## EXERCISE AIM
The entries below should be written out again exactly as they stand.

## INFORMATION PROVIDED
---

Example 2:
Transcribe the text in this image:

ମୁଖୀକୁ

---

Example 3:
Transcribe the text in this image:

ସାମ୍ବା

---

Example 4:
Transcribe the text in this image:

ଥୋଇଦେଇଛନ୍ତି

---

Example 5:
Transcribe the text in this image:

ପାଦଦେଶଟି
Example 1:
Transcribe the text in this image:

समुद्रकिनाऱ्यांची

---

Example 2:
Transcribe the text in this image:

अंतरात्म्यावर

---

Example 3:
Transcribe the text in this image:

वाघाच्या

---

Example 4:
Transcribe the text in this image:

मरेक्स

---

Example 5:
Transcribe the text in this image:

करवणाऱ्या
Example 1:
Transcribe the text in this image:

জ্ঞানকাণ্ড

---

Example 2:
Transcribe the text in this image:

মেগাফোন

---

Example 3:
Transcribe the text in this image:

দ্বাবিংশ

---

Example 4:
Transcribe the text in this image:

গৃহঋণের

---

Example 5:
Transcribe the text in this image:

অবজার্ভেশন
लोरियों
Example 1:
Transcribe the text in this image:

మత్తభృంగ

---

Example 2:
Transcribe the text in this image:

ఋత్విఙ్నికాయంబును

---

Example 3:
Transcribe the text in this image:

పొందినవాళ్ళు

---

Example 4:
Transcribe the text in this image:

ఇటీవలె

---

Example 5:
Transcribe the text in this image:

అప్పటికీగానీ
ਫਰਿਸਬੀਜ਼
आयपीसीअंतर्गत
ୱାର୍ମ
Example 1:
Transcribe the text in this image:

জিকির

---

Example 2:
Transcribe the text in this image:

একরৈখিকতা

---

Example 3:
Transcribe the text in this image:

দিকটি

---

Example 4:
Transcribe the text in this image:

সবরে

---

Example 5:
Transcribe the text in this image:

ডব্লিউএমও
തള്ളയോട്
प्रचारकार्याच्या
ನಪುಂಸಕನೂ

## SOLUTION TO THIS EXERCISE
---

Example 2:
Transcribe the text in this image:

ମୁଖୀକୁ

---

Example 3:
Transcribe the text in this image:

ସାମ୍ବା

---

Example 4:
Transcribe the text in this image:

ଥୋଇଦେଇଛନ୍ତି

---

Example 5:
Transcribe the text in this image:

ପାଦଦେଶଟି
Example 1:
Transcribe the text in this image:

समुद्रकिनाऱ्यांची

---

Example 2:
Transcribe the text in this image:

अंतरात्म्यावर

---

Example 3:
Transcribe the text in this image:

वाघाच्या

---

Example 4:
Transcribe the text in this image:

मरेक्स

---

Example 5:
Transcribe the text in this image:

करवणाऱ्या
Example 1:
Transcribe the text in this image:

জ্ঞানকাণ্ড

---

Example 2:
Transcribe the text in this image:

মেগাফোন

---

Example 3:
Transcribe the text in this image:

দ্বাবিংশ

---

Example 4:
Transcribe the text in this image:

গৃহঋণের

---

Example 5:
Transcribe the text in this image:

অবজার্ভেশন
लोरियों
Example 1:
Transcribe the text in this image:

మత్తభృంగ

---

Example 2:
Transcribe the text in this image:

ఋత్విఙ్నికాయంబును

---

Example 3:
Transcribe the text in this image:

పొందినవాళ్ళు

---

Example 4:
Transcribe the text in this image:

ఇటీవలె

---

Example 5:
Transcribe the text in this image:

అప్పటికీగానీ
ਫਰਿਸਬੀਜ਼
आयपीसीअंतर्गत
ୱାର୍ମ
Example 1:
Transcribe the text in this image:

জিকির

---

Example 2:
Transcribe the text in this image:

একরৈখিকতা

---

Example 3:
Transcribe the text in this image:

দিকটি

---

Example 4:
Transcribe the text in this image:

সবরে

---

Example 5:
Transcribe the text in this image:

ডব্লিউএমও
തള്ളയോട്
प्रचारकार्याच्या
ನಪುಂಸಕನೂ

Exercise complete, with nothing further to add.